Curiously enough, Delacroix was not a child prodigy; he did not show, from his early years, those artistic dispositions which biographers like to observe in the life of great masters. When he left the Imperial High School at the age of seventeen, to enter Guerin’s studio, he seriously thought of embracing the military career, like his brothers. It was therefore by living in an artistic environment that his painter’s soul was revealed and that he decidedly took a taste for a career which he was to illustrate with such a splendor.
An immense passion, doubled by a formidable will, this was the man. And what power of imagination! “Ardent as the burning chapels, it shines with all the flames and all the purples, all the grief in passion excites him; all that is splendid in the Church illuminates him. He pours, in turn, on his inspired canvases, blood, light and darkness.” (Baudelaire.)
The Barque of Dante has lost much of its primitive brilliancy; the color has darkened to drown the characters in an almost absolute night. This unfortunate deterioration is attributable to the exaggerated use of the bitumen which Delacroix abandoned, fortunately, later on.

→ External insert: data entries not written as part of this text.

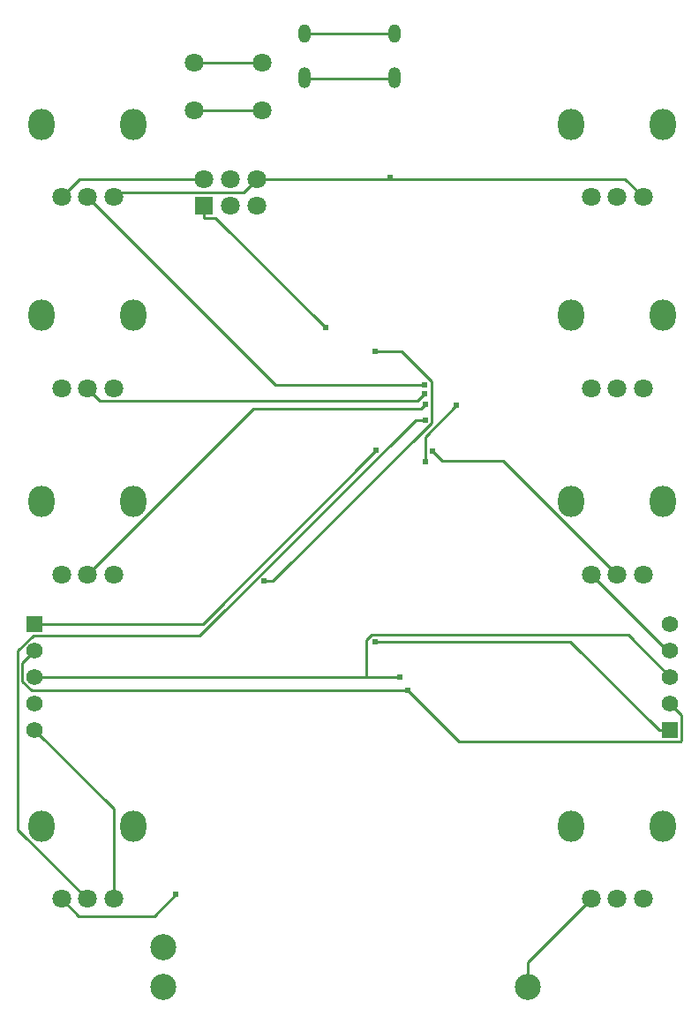
<source format=gbl>
G04 Layer: BottomLayer*
G04 EasyEDA v6.5.22, 2023-03-28 13:18:53*
G04 9d449dd0c0e0408fbd9c808f7c3628e3,f128b93731b54af8bf61243348d08170,10*
G04 Gerber Generator version 0.2*
G04 Scale: 100 percent, Rotated: No, Reflected: No *
G04 Dimensions in inches *
G04 leading zeros omitted , absolute positions ,3 integer and 6 decimal *
%FSLAX36Y36*%
%MOIN*%

%ADD10C,0.0100*%
%ADD11R,0.0709X0.0709*%
%ADD12C,0.0709*%
%ADD13C,0.0984*%
%ADD14O,0.047244X0.070866*%
%ADD15O,0.047244X0.07873999999999999*%
%ADD16C,0.0620*%
%ADD17R,0.0620X0.0620*%
%ADD18O,0.098425X0.11810999999999999*%
%ADD19C,0.0240*%

%LPD*%
D10*
X1201599Y12199D02*
G01*
X1265900Y-52100D01*
X1553900Y-52100D01*
X1634499Y28400D01*
X2444499Y2730000D02*
G01*
X2444499Y2737500D01*
X2444499Y2730000D02*
G01*
X1940000Y2730000D01*
X3398400Y2662199D02*
G01*
X3330600Y2730000D01*
X2444499Y2730000D01*
X1958000Y3168600D02*
G01*
X1702100Y3168600D01*
X1100000Y650000D02*
G01*
X1398400Y351599D01*
X1398400Y12199D01*
X1398400Y2662199D02*
G01*
X1416199Y2680000D01*
X1890000Y2680000D01*
X1940000Y2730000D01*
X2385000Y2080199D02*
G01*
X2486499Y2080199D01*
X2598599Y1968099D01*
X2598599Y1810999D01*
X2000200Y1212600D01*
X1965699Y1212600D01*
X1740000Y2630000D02*
G01*
X1740000Y2583499D01*
X1740000Y2583499D02*
G01*
X1784099Y2583499D01*
X2198699Y2168899D01*
X1958000Y2991399D02*
G01*
X1702100Y2991399D01*
X3300000Y1237199D02*
G01*
X2869799Y1667399D01*
X2639200Y1667399D01*
X2602799Y1703899D01*
X3457899Y650000D02*
G01*
X3123500Y984400D01*
X2385000Y984400D01*
X3500000Y650000D02*
G01*
X3457899Y650000D01*
X1100000Y1050000D02*
G01*
X1735200Y1050000D01*
X2390900Y1705599D01*
X2354200Y850000D02*
G01*
X2479499Y850000D01*
X1100000Y850000D02*
G01*
X2354200Y850000D01*
X2354200Y850000D02*
G01*
X2354200Y988899D01*
X2374099Y1008800D01*
X3341199Y1008800D01*
X3500000Y850000D01*
X2509099Y800000D02*
G01*
X2701199Y607899D01*
X3539200Y607899D01*
X3542100Y610799D01*
X3542100Y707899D01*
X3500000Y750000D01*
X1100000Y950000D02*
G01*
X1053599Y903600D01*
X1053599Y834400D01*
X1088000Y800000D01*
X2509099Y800000D01*
X2575500Y1820599D02*
G01*
X2538500Y1820599D01*
X1723599Y1005700D01*
X1094700Y1005700D01*
X1037399Y948400D01*
X1037399Y274800D01*
X1300000Y12199D01*
X1300000Y1940900D02*
G01*
X1346800Y1894200D01*
X2547100Y1894200D01*
X2574399Y1921500D01*
X1300000Y2662199D02*
G01*
X2009200Y1953000D01*
X2574399Y1953000D01*
X2693199Y1875399D02*
G01*
X2575600Y1757800D01*
X2575600Y1664699D01*
X2460100Y3113699D02*
G01*
X2454700Y3108299D01*
X2125299Y3108299D01*
X2119899Y3113699D01*
X2119899Y3278299D02*
G01*
X2460100Y3278299D01*
X3201599Y12199D02*
G01*
X2963999Y-225399D01*
X2963999Y-318800D01*
X3201599Y1237199D02*
G01*
X3488800Y950000D01*
X3500000Y950000D01*
X1201599Y2662199D02*
G01*
X1269399Y2730000D01*
X1740000Y2730000D01*
X1300000Y1237199D02*
G01*
X1926400Y1863499D01*
X2558699Y1863499D01*
X2574799Y1879699D01*
D11*
G01*
X1740000Y2630000D03*
D12*
G01*
X1740000Y2730000D03*
G01*
X1840000Y2630000D03*
G01*
X1840000Y2730000D03*
G01*
X1940000Y2630000D03*
G01*
X1940000Y2730000D03*
D13*
G01*
X1586019Y-318820D03*
G01*
X1586019Y-171179D03*
G01*
X2963980Y-318820D03*
D12*
G01*
X1702049Y3168580D03*
G01*
X1957950Y3168580D03*
G01*
X1702049Y2991419D03*
G01*
X1957950Y2991419D03*
D14*
G01*
X2460079Y3278310D03*
G01*
X2119920Y3278310D03*
D15*
G01*
X2119920Y3113739D03*
G01*
X2460079Y3113739D03*
D16*
G01*
X3500000Y1050000D03*
G01*
X3500000Y950000D03*
G01*
X3500000Y850000D03*
G01*
X3500000Y750000D03*
D17*
G01*
X3500000Y650000D03*
D16*
G01*
X1100000Y650000D03*
G01*
X1100000Y750000D03*
G01*
X1100000Y850000D03*
G01*
X1100000Y950000D03*
D17*
G01*
X1100000Y1050000D03*
D18*
G01*
X1473230Y2937199D03*
G01*
X1126779Y2937790D03*
D12*
G01*
X1398419Y2662199D03*
G01*
X1300010Y2662199D03*
G01*
X1201580Y2662199D03*
D18*
G01*
X1473230Y2215949D03*
G01*
X1126779Y2216540D03*
D12*
G01*
X1398419Y1940949D03*
G01*
X1300010Y1940949D03*
G01*
X1201580Y1940949D03*
D18*
G01*
X1473230Y1512199D03*
G01*
X1126779Y1512790D03*
D12*
G01*
X1398419Y1237199D03*
G01*
X1300010Y1237199D03*
G01*
X1201580Y1237199D03*
D18*
G01*
X1473230Y287199D03*
G01*
X1126779Y287789D03*
D12*
G01*
X1398419Y12199D03*
G01*
X1300010Y12199D03*
G01*
X1201580Y12199D03*
D18*
G01*
X3473230Y2937199D03*
G01*
X3126779Y2937790D03*
D12*
G01*
X3398429Y2662199D03*
G01*
X3300010Y2662199D03*
G01*
X3201580Y2662199D03*
D18*
G01*
X3473230Y2215949D03*
G01*
X3126779Y2216540D03*
D12*
G01*
X3398429Y1940949D03*
G01*
X3300010Y1940949D03*
G01*
X3201580Y1940949D03*
D18*
G01*
X3473230Y1512199D03*
G01*
X3126779Y1512790D03*
D12*
G01*
X3398429Y1237199D03*
G01*
X3300010Y1237199D03*
G01*
X3201580Y1237199D03*
D18*
G01*
X3473230Y287199D03*
G01*
X3126779Y287789D03*
D12*
G01*
X3398429Y12199D03*
G01*
X3300010Y12199D03*
G01*
X3201580Y12199D03*
D19*
G01*
X2575600Y1664699D03*
G01*
X2693199Y1875399D03*
G01*
X2574399Y1953000D03*
G01*
X2574399Y1921500D03*
G01*
X2574799Y1879699D03*
G01*
X2575500Y1820599D03*
G01*
X2509099Y800000D03*
G01*
X2479499Y850000D03*
G01*
X2390900Y1705599D03*
G01*
X2385000Y984400D03*
G01*
X2602799Y1703899D03*
G01*
X2198699Y2168899D03*
G01*
X1965699Y1212600D03*
G01*
X2385000Y2080199D03*
G01*
X2444499Y2737500D03*
G01*
X1634499Y28400D03*
M02*

</source>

Whatever may have been said about the injustice suffered by Delacroix, he had, from the very beginning, received official encouragement; the painters alone were hostile to him. The State acquired The Barque of Dante for 1,200 francs and placed it in Luxembourg. It has since moved on to the Louvre where it appears, with her other works, in the room of the Modern French Painters.
Height: 1.80 – Width: 2.40 – Figure: 1 meter.